3. Apply early in the calendar year. Most state programs fund on a first-come basis. Applications submitted in January have approval rates 2-3x higher than applications submitted in September, when most programs have exhausted annual allocations.
4. Calculate whether the program limits your future options. Some programs prohibit cash-out refinancing or home equity loans for the loan's duration. If you anticipate needing your home's equity within 5-7 years for renovations, education, or relocation, a restrictive program may cost more than it saves.
5. Have conventional financing as a backup plan. Program approval takes 45-90 days in many states. If you need to close faster due to rental lease expiration or employment timeline, conventional financing with 3% down through HomeReady or Home Possible may be more practical than waiting for program approval.
The first-time buyer programs that work in 2026 exist in states willing to fund them substantively. The rest are marketing. Know which category your state occupies before you build a homeownership plan around it.
What state has the best first-time home buyer program?
California's CalHFA program ranks highest for combination of assistance amount (up to 3.5% down payment assistance as a second loan at 3% interest), purchase price limits ($940,000 in high-cost counties), and processing volume (50,000+ loans annually). Texas TDHCA programs offer competitive rate reductions and grants up to 5% for eligible buyers. Massachusetts MassHousing's Workforce Homebuyer Program delivers up to 15% of purchase price as a 0% interest deferred second mortgage. The 'best' program depends on your purchase price, income level, and location.
What disqualifies you from being a first-time home buyer?

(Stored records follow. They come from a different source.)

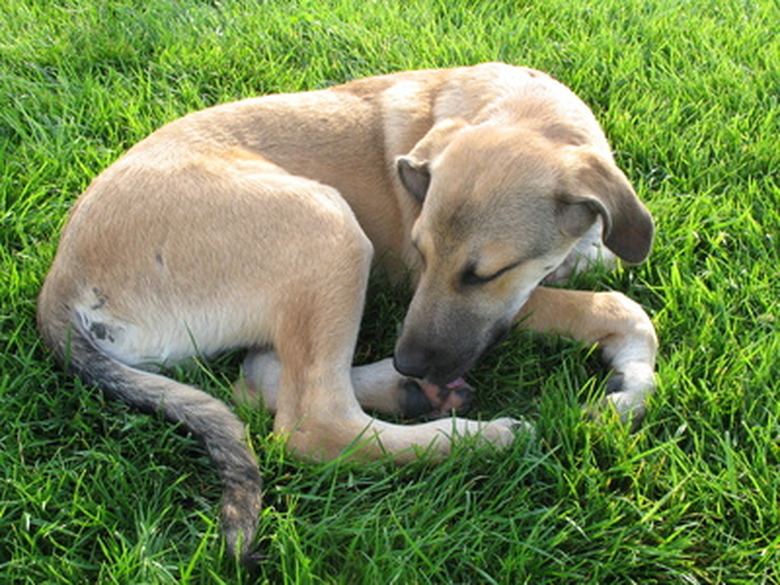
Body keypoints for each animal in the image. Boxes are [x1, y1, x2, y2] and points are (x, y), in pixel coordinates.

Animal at [38, 62, 660, 560]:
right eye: (421, 251)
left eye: (483, 274)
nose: (412, 362)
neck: (518, 105)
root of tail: (60, 281)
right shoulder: (442, 288)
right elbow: (623, 307)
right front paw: (631, 383)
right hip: (328, 226)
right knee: (314, 425)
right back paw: (476, 435)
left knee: (259, 379)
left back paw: (408, 393)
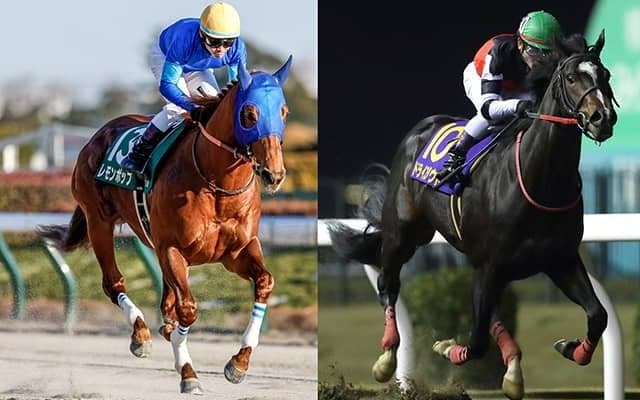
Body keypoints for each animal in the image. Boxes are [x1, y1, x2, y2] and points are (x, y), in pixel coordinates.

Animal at [37, 55, 293, 394]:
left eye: (283, 111)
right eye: (249, 114)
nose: (274, 175)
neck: (216, 183)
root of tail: (97, 135)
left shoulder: (236, 252)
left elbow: (264, 283)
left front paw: (238, 363)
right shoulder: (172, 248)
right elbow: (188, 309)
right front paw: (188, 372)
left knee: (165, 300)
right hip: (98, 221)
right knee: (114, 283)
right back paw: (140, 335)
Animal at [327, 31, 617, 400]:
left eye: (604, 75)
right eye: (570, 78)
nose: (602, 118)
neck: (539, 179)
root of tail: (423, 127)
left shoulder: (559, 260)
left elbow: (598, 315)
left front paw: (570, 348)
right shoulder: (492, 264)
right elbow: (476, 343)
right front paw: (446, 347)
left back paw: (513, 366)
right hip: (404, 234)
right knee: (387, 284)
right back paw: (387, 357)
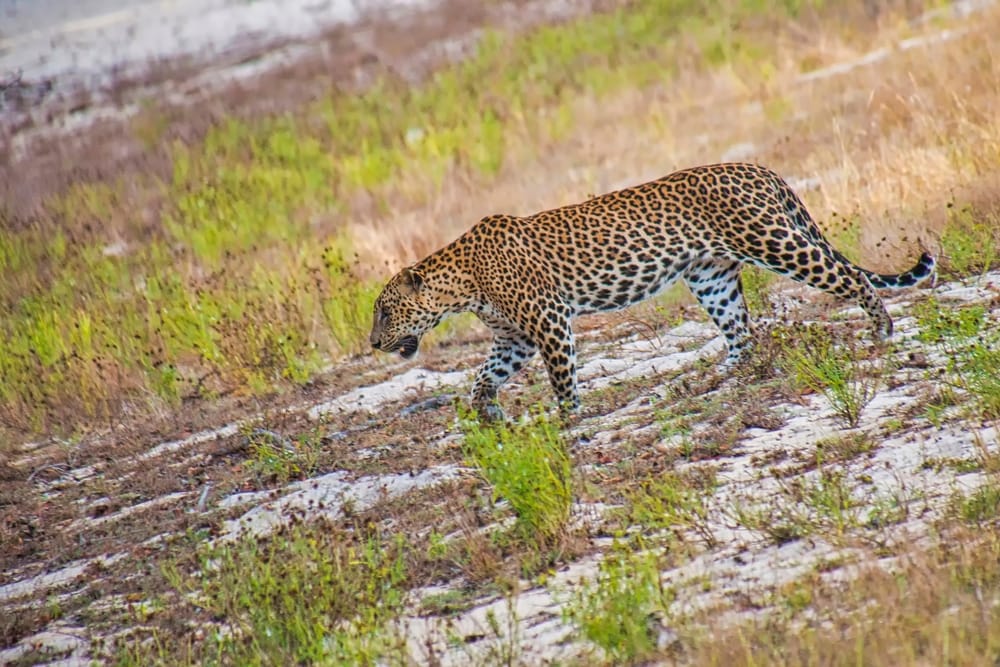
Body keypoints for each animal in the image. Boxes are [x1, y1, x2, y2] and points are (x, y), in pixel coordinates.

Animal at [369, 162, 935, 420]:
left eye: (385, 312)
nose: (373, 343)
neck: (463, 284)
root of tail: (760, 169)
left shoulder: (548, 321)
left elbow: (561, 377)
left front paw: (569, 420)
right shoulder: (514, 338)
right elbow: (483, 378)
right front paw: (488, 414)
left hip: (777, 244)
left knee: (853, 279)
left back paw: (882, 330)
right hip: (710, 277)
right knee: (742, 335)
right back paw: (711, 377)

Most programs define first-time buyers as anyone who hasn't owned a principal residence in 3 years. Some programs (like CalHFA) require buyers to have never owned any property. Income limits also disqualify many applicants — most programs cap household income between $79,000 and $201,000 depending on location and family size. Purchase price limits exclude properties above certain thresholds, which varies by county. A critical disqualifier: including non-borrower household members (adult children, elderly parents) in income calculations, which pushes 34% of rejected applications over income limits.

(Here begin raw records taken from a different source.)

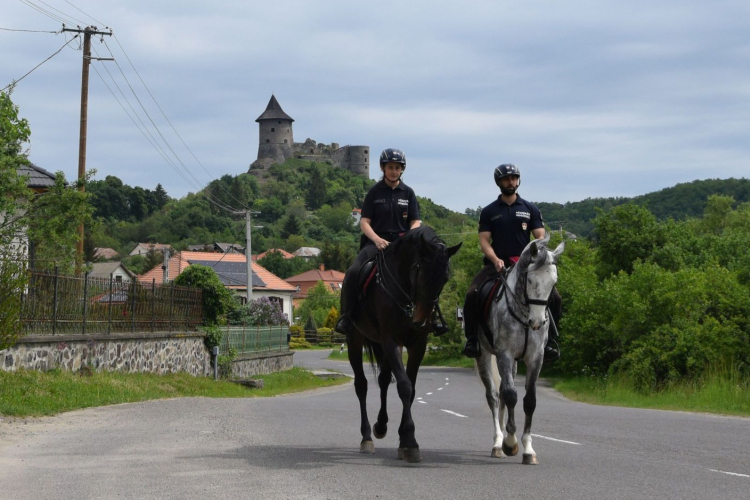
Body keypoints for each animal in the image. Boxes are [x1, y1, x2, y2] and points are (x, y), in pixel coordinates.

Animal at [348, 225, 464, 462]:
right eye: (420, 269)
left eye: (445, 277)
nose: (420, 319)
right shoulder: (392, 341)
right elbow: (404, 385)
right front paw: (410, 441)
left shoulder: (417, 345)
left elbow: (410, 389)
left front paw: (404, 440)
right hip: (355, 341)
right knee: (361, 385)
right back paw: (367, 437)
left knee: (383, 380)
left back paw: (381, 425)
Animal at [476, 233, 564, 464]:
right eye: (530, 279)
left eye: (553, 282)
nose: (537, 322)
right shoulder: (504, 355)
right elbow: (510, 395)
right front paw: (510, 443)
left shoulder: (535, 357)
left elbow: (529, 400)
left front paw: (528, 450)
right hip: (484, 356)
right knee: (494, 396)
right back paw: (498, 442)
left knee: (501, 395)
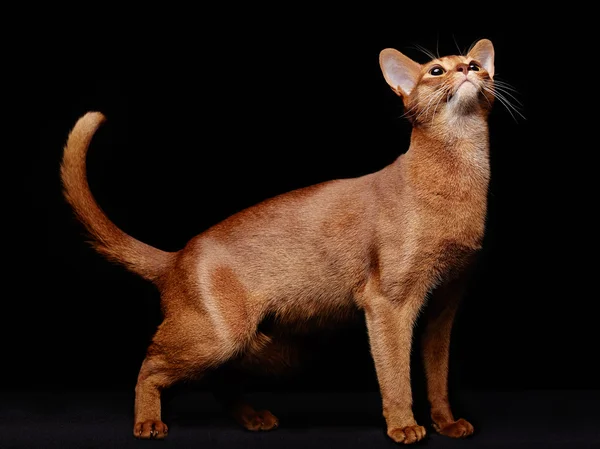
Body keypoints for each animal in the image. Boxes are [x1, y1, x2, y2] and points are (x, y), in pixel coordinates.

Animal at [59, 37, 496, 440]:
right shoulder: (387, 302)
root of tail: (178, 255)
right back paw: (149, 421)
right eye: (437, 71)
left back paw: (252, 418)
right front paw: (404, 426)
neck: (458, 174)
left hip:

Do you have to repay first-time home buyer programs?
It depends on program structure. Grants (California's CalHFA 3% second loan, Texas Homes for Texas Heroes 5% grant) don't require repayment as long as you meet occupancy and payment requirements. Deferred forgivable loans require no monthly payments and are forgiven after 5-10 years of on-time primary occupancy. Soft-second mortgages require monthly payments but carry below-market interest rates. Rate buydowns and closing cost credits from lenders are not loans but deliver modest benefit. Always read recapture provisions — some programs charge interest or fees if you sell within a specified period.

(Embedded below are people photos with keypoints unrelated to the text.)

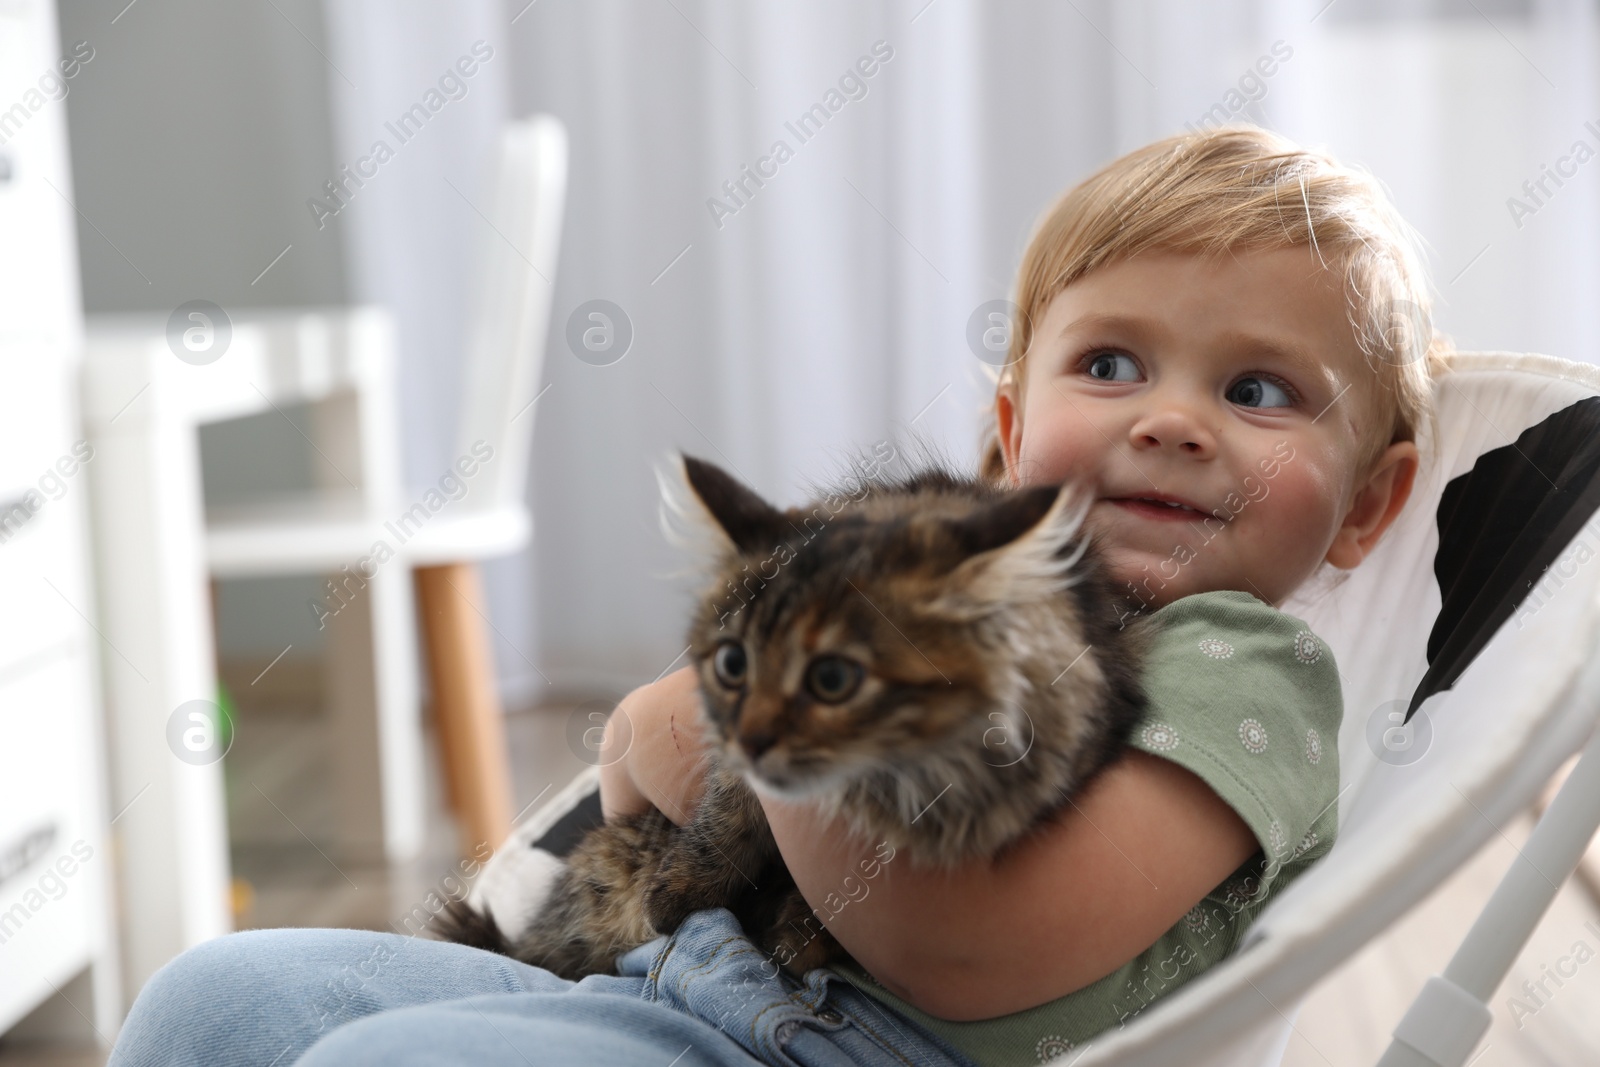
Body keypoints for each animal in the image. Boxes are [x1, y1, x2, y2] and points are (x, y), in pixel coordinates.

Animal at [438, 447, 1152, 979]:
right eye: (733, 664)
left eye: (832, 679)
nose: (755, 736)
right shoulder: (731, 768)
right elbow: (726, 815)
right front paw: (678, 894)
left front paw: (801, 933)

How much is typical down payment assistance?
Typical down payment assistance ranges from 3% to 5% of purchase price as a second mortgage or grant. On a $400,000 home, that's $12,000-$20,000. Some programs (Massachusetts Workforce Homebuyer) offer up to 15% of purchase price. Most state programs cap assistance at $15,000-$25,000 maximum. Only 14 of 37 states with first-time buyer programs offer assistance exceeding $10,000. The remaining programs offer $500-$5,000 in closing cost credits or rate buydowns of 0.25% or less.
When should I apply for first-time buyer programs?
Apply early in the calendar year. Most state programs operate on annual funding allocations that exhaust by late summer or early fall. Applications submitted in January-February have 2-3x higher approval rates than those submitted in September-October. Processing takes 45-90 days for most programs, so apply as soon as you have a signed purchase agreement. Some programs close to new applications once funding depletes, regardless of remaining calendar time.